God, for instance, assumes human form -- and as a baby, no less. But not a royal baby. No, it's a child born to poor, wandering parents. And not in a cosmopolitan population center but in a small village of the Roman Empire's hinterlands.
This unpredictability is why I like to reread the birth narratives in the New Testament. But I also have found it enlightening to read the story as it's told in the Koran, the holy book of Islam, which considers Jesus a major prophet.
Because I'm Christian, I don't go to the Koran looking for confirmation of what my own tradition teaches about Christ. Rather, I go to find fresh wording and unfamiliar ways of understanding what theologians call the "Christ event."
Islam, unlike Christianity, does not consider Jesus divine. In that way it shares common ground with Judaism. But unlike much of Judaism, which tends to see Jesus as an interesting if misguided man, Islam honors him as a great prophet who called people to love -- and submit to -- the one God.
So I know the Koran will not tell the orthodox Christian story. But I find it worth reading, nonetheless.
Here, in prose form (the translation by A. Yusuf Ali is done in poetry style), is part of what it says in Surah (or chapter) 3:
"Behold! The angels said: 'O Mary! God hath chosen thee and purified thee -- chosen thee above the women of all nations."'
Which is pretty much what the New Testament says. Of special interest here is the idea that God is the initiator of the action. The theme that God first chooses us is embedded in both Judaism and Christianity.
Glad tidings
After the angels in the Koran story urge Mary to "worship the Lord devoutly," they say, "O Mary! God giveth thee glad tidings of a Word from Him; his name will be Christ Jesus, held in honor in this world and the Hereafter and of (the company of) those nearest to God."

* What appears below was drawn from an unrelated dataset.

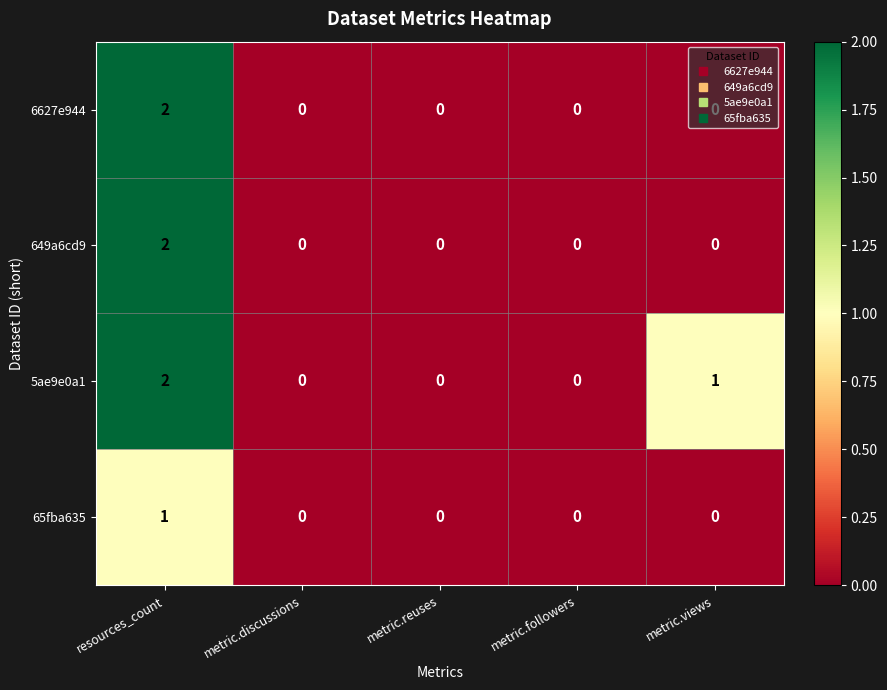

Which series has the largest total across all categories?

5ae9e0a1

Again, there is much resonance with New Testament, including the opening passage of the Gospel of John, which describes Christ as the "Word" of God.

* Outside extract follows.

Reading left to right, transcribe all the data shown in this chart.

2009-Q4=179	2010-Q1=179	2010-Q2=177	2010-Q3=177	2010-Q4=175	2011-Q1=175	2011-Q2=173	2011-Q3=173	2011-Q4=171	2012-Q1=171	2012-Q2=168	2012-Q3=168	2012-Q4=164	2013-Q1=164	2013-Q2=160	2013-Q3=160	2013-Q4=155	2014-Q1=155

But the Koran also gives fresh wording about how Christ will be honored both in this world and the next. The New Testament story of his suffering and crucifixion complicates the Koran's prophecy that he will be held in honor in this world, at least during his time on Earth. But the Quran nonetheless points to the high esteem in which Islam holds Jesus by saying he'd be honored in heaven by those closest to God.
In the Koran, as in the New Testament, Mary asks how she is to have a son since she is not married and, as the Koran bluntly puts it, "no man hath touched me." The Koranic angels assure her that God will arrange things and then they describe the work Jesus will do for God.

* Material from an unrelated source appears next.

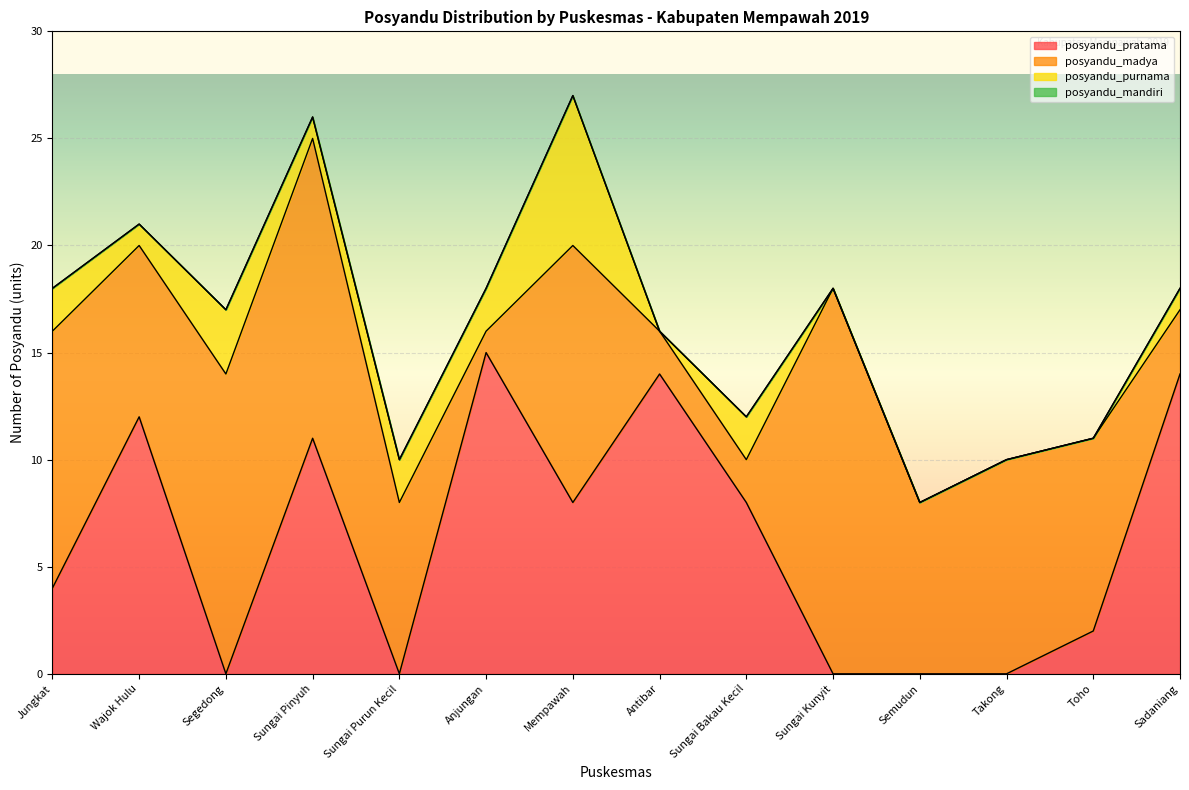

Between which two adjacent categories do posyandu_pratama and posyandu_purnama first intersect?

Wajok Hulu and Segedong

Next comes a passage in which Islam separates itself decisively from Christianity. It says that "the similitude of Jesus before God is as that of Adam; he created him from dust, then said to him: 'Be'; and he was."
The implication is clear. For Islam, Jesus, as Ali says in a footnote on this verse, is not "God or the son of God or anything more than a man."
But we need not agree with the theology contained in the sacred books of other faiths to learn from them and to have them shed new light on our own. What a nice Christmas gift.
X Bill Tammeus is a columnist for The Kansas City Star. Distributed by Knight Ridder/Tribune Information Services.